→ **Exercise requirements**
Please give back the listing exactly, without any of its pictures.
++++++++
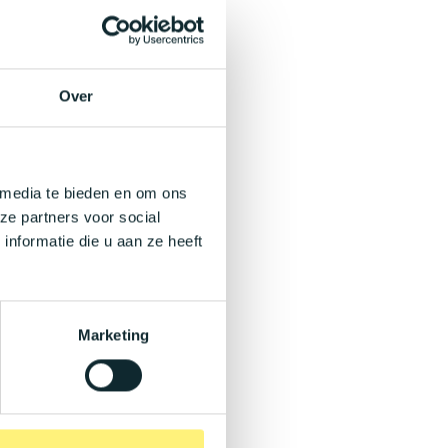
Over
 media te bieden en om ons
ze partners voor social
nformatie die u aan ze heeft
Marketing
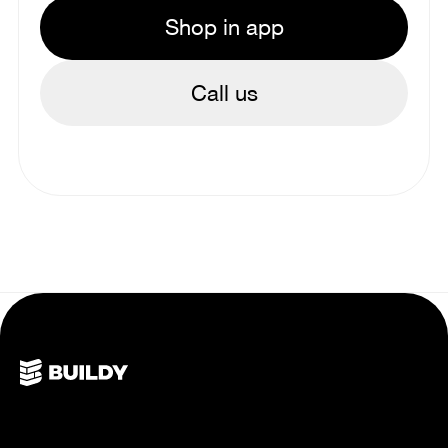
Shop in app
Call us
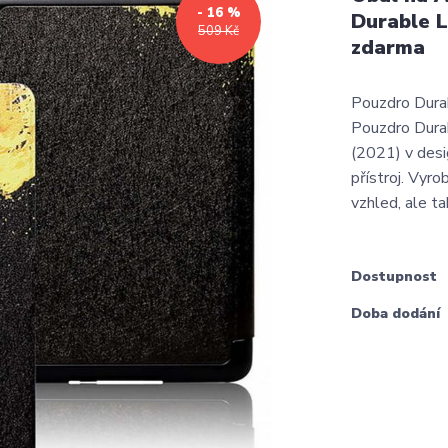
- 16 %
Durable L
509 Kč
zdarma
Pouzdro Dura
Pouzdro Dura
(2021) v desi
přístroj. Vyr
vzhled, ale t
Dostupnost
Doba dodání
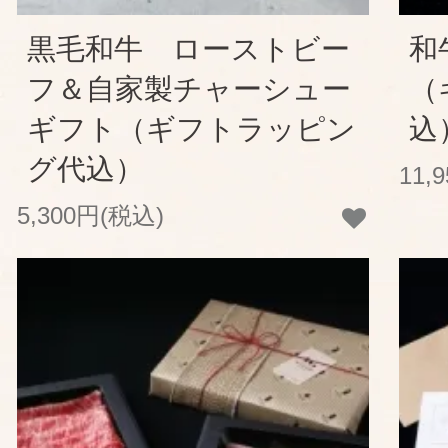
黒毛和牛 ローストビー
和
フ＆自家製チャーシュー
（
ギフト（ギフトラッピン
込
グ代込）
11,
5,300円(税込)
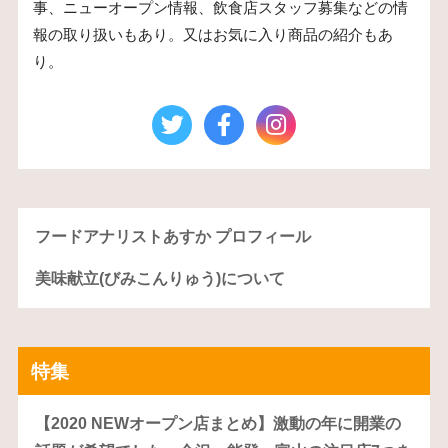
事、ニューオープン情報、飲食店スタッフ募集などの情
報の取り扱いもあり。又はお気に入り商品の紹介もあ
り。
フードアナリストあすか プロフィール
美味献立(びみこんりゅう)について
特集
【2020 NEWオープン店まとめ】激動の年に開業の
++++++++
→ **Exercise response**
Over
 media te bieden en om ons
ze partners voor social
nformatie die u aan ze heeft
Marketing
Shop in app
Call us
- 16 %
Durable L
509 Kč
zdarma
Pouzdro Dura
Pouzdro Dura
(2021) v desi
přístroj. Vyr
vzhled, ale t
Dostupnost
Doba dodání
黒毛和牛 ローストビー
和
フ＆自家製チャーシュー
（
ギフト（ギフトラッピン
込
グ代込）
11,
5,300円(税込)
事、ニューオープン情報、飲食店スタッフ募集などの情
報の取り扱いもあり。又はお気に入り商品の紹介もあ
り。
フードアナリストあすか プロフィール
美味献立(びみこんりゅう)について
特集
【2020 NEWオープン店まとめ】激動の年に開業の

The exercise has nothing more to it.